Y sí, es algo que se suaviza con el nuevo parche, no tanto porque ahora el juego eche el freno antes de comenzar a recitar sus líneas sino porque las pantallas de carga son, por fortuna, infinitamente más cortas. Son aceptables, quiero decir, cosa de unos cuantos segundos, nada que incite a la desesperación ni a autolesionarse, y por eso me cuesta ver a esa panacea en forma de actualización de día uno como el triunfo que nos han vendido: porque solo se limita a tapar agujeros que eran escandalosos, porque los problemas siguen estando en la base y porque, y esto era lo que más temía, las vías de agua que amenazaban con echarnos a pique por proa parecen haberse tapado con madera de los camarotes de popa. El parche, timorato y cortoplacista, no evita que te teleporten contra tu voluntad, sino que lo hace más rápido, y no erradica las misiones absurdas, sino que relaja sus draconianos requerimientos. ¿El precio? Nuevos problemas (en mi caso, y jugando en PC, caídas de rendimiento ocasionales y bloqueos de la aplicación, por ejemplo) y asuntos realmente graves que quedan sin solución, como esa famosa misión que, jugada en compañía, suele terminar en un desmoralizante bucle infinito de enemigos. Así están las cosas.

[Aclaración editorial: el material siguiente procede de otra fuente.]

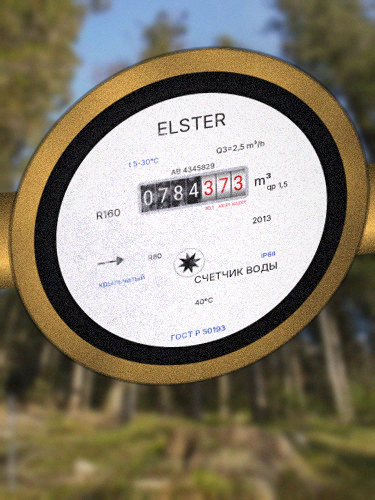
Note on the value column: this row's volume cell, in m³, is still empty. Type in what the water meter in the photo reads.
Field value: 784.373 m³
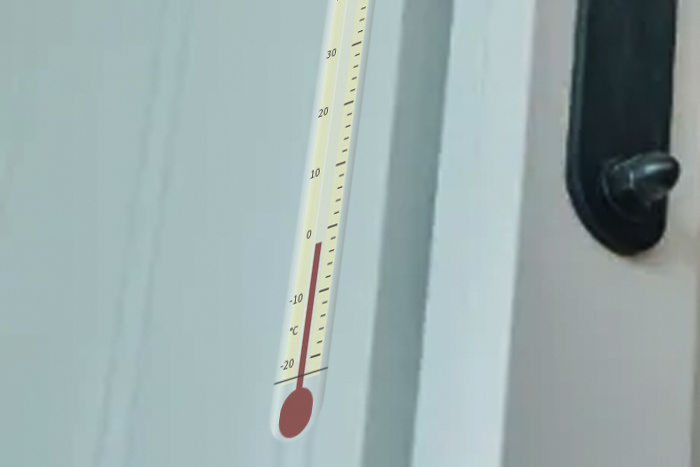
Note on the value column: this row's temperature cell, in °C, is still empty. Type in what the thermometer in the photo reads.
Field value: -2 °C
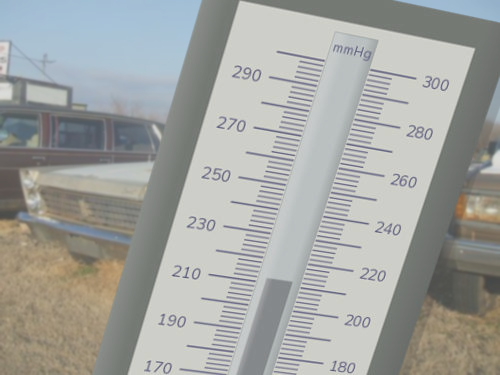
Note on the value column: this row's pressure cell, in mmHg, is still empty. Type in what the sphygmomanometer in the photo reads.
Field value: 212 mmHg
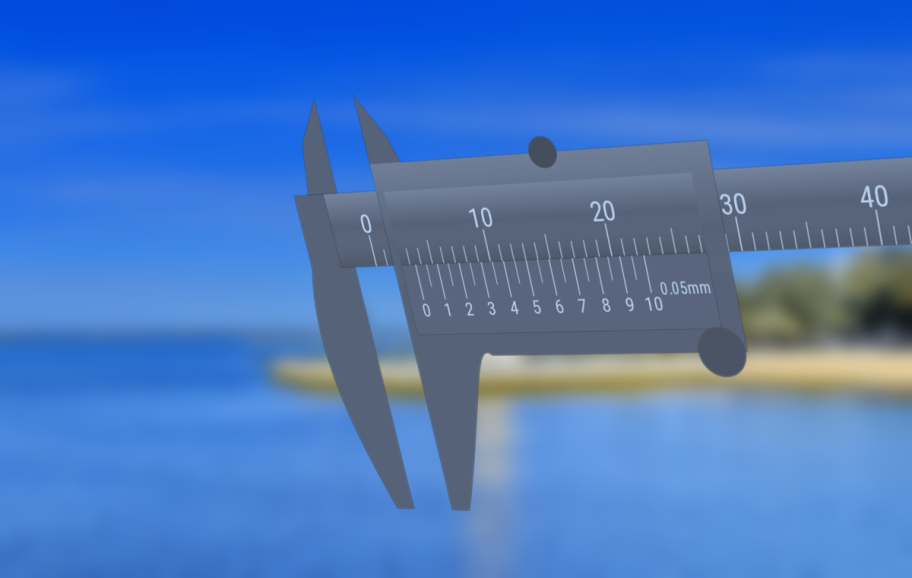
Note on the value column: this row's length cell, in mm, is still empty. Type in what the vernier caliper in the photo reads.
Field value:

Y lo realmente irónico del asunto es que a pesar de todo me lo he pasado muy bien. También me he enfadado, y he jurado muy fuerte, e incluso me he reído con nerviosismo de pura desesperación, pero tras todos esos episodios el juego siempre me ofrecía motivos para volver. Lo sigue haciendo, aunque ni siquiera sean los motivos equivocados: si Anthem engancha no es en modo alguno por los numeritos y los fusiles +3 (y ya es difícil no hacerlo), ni siquiera por un contenido especialmente abultado o un endgame que, y espero que esto no se considere spoiler, recae en las listas de recados interminables o intenta hacer pasar su misión final por un baluarte nuevo que engorde el número total. Si vuelves, y al final es tan sencillo como esto, es por algo tan sencillo como la diversión, los tiros y el volar de aquí para allá; por hacer coincidir una retícula con la cabeza de un marciano mientras charlas con los colegas y que la cosa esté resuelta con cierta maña. Es algo que a Anthem nadie le podrá negar, y por eso a la hora de alcanzar un veredicto dejo en manos del lector calcular la media que resulta de sumar un sobresaliente a unos cuantos suspensos. Aun así, hay una de estas asignaturas que podría justificar una revisión de su examen: es cierto que la historia en sí es bastante olvidable, pero lo que sin duda consigue es que te intereses por el dichoso himno. Por su historia, por sus efectos, por esa aterradora presencia que parece funcionar como aquel chiste mortal de los Monty Python. Me gustaría poder escucharlo, aunque sea solo por una vez. Solo espero que al final no suene como una misa para difuntos.